Dr. Fleur Perkins, the current pathologist, gets
a kick out of dissecting murder victims.

• Unlike America (as seen on TV), England has people who are experiencing a variety of ages. They have babies, children, young adults, middle-aged adults, older adults, and ancient adults. Of both sexes. How weird!

• If Brits feel the need to kill someone, they ponder it a while and perhaps bend the laws of physics to do so. It comes from having too much time on their hands. For example, one midnight a woman injected her lover (no longer needed) with horse anesthetic (to implicate the local vet) to make him drowsy. Then she loaded him into the back seat of a car. A cement mixer just happened to be sitting next to that car, not churning away to keep its load from setting because after all, hey, this was midnight and the work day was far behind it. So she sets up the mixer to fill up the car halfway with cement that hadn't set yet even though it apparently had been sitting in the truck for HOURS. Her lover is still partially awake as the cement rises halfway up his chest, asphyxiating him. Just imagine: she could have merely increased the dose of the anesthetic to off him. Or bonked him on the head, like most MM murders happen. ("What are YOU doing here?" BONK!!!) (Granted, in those cases it's more: BONK!!! "What arre youuuuuu... ugh.")

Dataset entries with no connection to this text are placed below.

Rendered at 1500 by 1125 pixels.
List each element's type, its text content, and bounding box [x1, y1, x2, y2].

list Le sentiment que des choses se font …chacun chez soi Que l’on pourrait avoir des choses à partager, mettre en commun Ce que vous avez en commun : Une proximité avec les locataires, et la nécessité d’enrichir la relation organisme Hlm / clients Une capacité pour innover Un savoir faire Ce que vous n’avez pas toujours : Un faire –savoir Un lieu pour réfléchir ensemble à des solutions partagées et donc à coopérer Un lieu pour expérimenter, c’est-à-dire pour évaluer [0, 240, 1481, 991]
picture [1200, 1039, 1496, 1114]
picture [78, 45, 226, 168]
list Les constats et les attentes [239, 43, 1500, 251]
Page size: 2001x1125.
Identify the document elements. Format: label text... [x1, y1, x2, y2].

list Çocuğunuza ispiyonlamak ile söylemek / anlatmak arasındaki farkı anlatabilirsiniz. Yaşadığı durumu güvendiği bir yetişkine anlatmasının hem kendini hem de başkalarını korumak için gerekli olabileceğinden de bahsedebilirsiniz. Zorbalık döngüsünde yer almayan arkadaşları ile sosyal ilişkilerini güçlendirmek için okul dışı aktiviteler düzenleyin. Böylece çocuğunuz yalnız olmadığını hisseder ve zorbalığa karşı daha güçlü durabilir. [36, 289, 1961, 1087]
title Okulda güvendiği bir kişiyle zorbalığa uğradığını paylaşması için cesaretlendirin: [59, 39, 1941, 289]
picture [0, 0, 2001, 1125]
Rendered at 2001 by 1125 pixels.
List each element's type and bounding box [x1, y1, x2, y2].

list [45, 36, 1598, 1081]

• Until fairly recently, England saw a great many cases of incest. Not so much these days, thankfully.

• Until fairly recently, England was an all-white nation. Suddenly in 2011 people with brown skin moved in in sufficient numbers to make things look normal. Wonder where they'd been before that?

• Thank goodness there are strict gun laws in Britain, or the entire population would have killed each other by now! Guns are kept locked in safes and are registered within an inch of their lives... Although Great Uncle Shamus sometimes has passed an unregistered gun down through the generations...

• Since it's difficult to use a gun, murderous Brits think imaginatively. They pick up the nearest deadly thing: poison mushrooms, poison frogs, various weapon artifacts like spears, candlesticks (yawn), arrows, Neptune's trident, vats of soup, rounds of cheese... Guns are so passé! And of course ONE murder isn't enough. You must do two at least. Three is excellent. Four might be pushing things.

John, Paddy and DS Winter
And most importantly:

• British TV is only made watchable by the use of subtitles. Even then, one might have to pause the broadcast and Google to find out why Bob's your uncle.